▶ [Instructions]
A. From the forum thread on living in London, reproduce everything from "## liang7079 (Apr" down to "(Nov 20, 2007)", word for word.
B. In the forum thread on living in London, at which gym does liang7079 want to work out?
C. Pick up the forum thread on living in London where it stops and continue it.

▶ [Document segment]
--------------------

Just like anywhere mate! everywhere has its good and sh1t parts..

Have to check it out for yourself really dude


----------



## liang7079 (Apr 17, 2009)

Cheers for the reply - would love to live in the West end if possible but would take at least an hour to get to MW. Any decent gyms in the West side?


----------



## fitrut (Nov 20, 2007)

liang7079 said:


> Hi guys need some input on where NOT to live in London... thinking about moving down and need to know places to avoid.
> 
> Was thinking about getting a place near Benthal Green so I can go workout at MuscleWorks but not sure about the Hackney area.:laugh:


i know people mentioned East London as bad place to live, but you can check crime statistics here:

http://www.met.police.uk/crimefigures/index.php

according to numbers, south isnt that good too


----------



## Seyyed-Merat (Sep 1, 2007)

DB said:


> Just like anywhere mate! everywhere has its good and sh1t parts..

--------------------

[Records from a dataset]
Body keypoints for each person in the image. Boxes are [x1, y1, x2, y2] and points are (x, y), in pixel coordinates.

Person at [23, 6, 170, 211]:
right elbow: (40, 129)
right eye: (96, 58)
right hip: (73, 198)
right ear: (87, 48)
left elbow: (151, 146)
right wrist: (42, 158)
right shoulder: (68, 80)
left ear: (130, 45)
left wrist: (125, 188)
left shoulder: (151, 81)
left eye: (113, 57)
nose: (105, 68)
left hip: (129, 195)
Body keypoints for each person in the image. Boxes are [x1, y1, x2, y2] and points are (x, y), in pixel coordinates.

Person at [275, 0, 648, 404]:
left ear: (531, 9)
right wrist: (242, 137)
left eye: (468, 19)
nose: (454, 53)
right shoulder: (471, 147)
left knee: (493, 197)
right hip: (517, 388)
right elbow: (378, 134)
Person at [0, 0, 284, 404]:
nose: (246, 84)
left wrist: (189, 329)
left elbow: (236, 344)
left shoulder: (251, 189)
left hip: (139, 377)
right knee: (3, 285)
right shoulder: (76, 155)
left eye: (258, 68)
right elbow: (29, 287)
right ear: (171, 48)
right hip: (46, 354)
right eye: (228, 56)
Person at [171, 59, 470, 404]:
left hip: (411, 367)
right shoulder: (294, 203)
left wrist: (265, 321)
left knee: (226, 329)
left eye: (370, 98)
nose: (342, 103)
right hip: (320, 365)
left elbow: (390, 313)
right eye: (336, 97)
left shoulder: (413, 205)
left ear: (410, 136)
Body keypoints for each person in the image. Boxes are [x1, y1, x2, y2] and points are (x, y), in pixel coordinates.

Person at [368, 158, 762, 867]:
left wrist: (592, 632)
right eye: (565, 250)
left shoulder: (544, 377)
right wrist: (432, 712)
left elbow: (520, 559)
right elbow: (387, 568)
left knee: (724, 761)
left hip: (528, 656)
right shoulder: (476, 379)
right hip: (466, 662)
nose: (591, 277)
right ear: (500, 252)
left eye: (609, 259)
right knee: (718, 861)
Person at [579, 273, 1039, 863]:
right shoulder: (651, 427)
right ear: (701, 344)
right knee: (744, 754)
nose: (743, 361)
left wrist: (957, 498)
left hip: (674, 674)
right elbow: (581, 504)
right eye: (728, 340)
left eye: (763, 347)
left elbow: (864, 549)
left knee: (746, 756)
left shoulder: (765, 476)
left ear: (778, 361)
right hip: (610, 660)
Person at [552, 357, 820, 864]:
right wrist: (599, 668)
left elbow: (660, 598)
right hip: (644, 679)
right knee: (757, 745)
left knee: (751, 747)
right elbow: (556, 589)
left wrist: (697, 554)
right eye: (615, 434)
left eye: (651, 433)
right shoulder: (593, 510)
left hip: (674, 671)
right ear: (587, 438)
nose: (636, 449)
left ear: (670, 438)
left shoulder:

--------------------

▶ [Exercise results]
A.
## liang7079 (Apr 17, 2009)

Cheers for the reply - would love to live in the West end if possible but would take at least an hour to get to MW. Any decent gyms in the West side?


----------



## fitrut (Nov 20, 2007)

B. MuscleWorks.

C.
> 
> Have to check it out for yourself really dude


x2

Just go and see for yourself, if you dont like the feeling of the place, look for somewhere else.


----------



## sizar (Nov 13, 2008)

why would you avoid any where .. don't be a batty


----------



## BillC (Jun 11, 2009)

All of it, cockney's everywhere

zXPjCvMwWiA[/MEDIA]]


----------



## Prodiver (Nov 14, 2008)

spudsy said:


> Just try and avoid anywhere inside the M25 and you should be fine bud


I disagree completley.

There's nothing more numbing to the soul than living in the outer suburbs and commuting. A total waste of time, energy, health and relationsships: slow death by suburb.

The only way to have an enjoyable life it to live right in the centre of London, or right out and not commute. "A man who tires of London tires of life!"

Betnal Green, Spitalfields, lower Hoxton, Clerkenwell, Farringdon, Globe Town, Stepney, all contain great places to live in and are relatively close to Muscleworks.

The money you save by not commuting should help pay the rent and you'll have such fun!


----------



## gerg (Aug 17, 2008)

just commute from manchester


----------



## DB (Oct 31, 2003)

check the news and a 16 yea old girl who got shot in the neck in Hackney the other day


----------



## Tommy10 (Feb 17, 2009)

Prodiver said:


> I disagree completley.
> 
> There's nothing more numbing to the soul than living in the outer suburbs and commuting. A total waste of time, energy, health and relationsships: slow death by suburb.
> 
> ...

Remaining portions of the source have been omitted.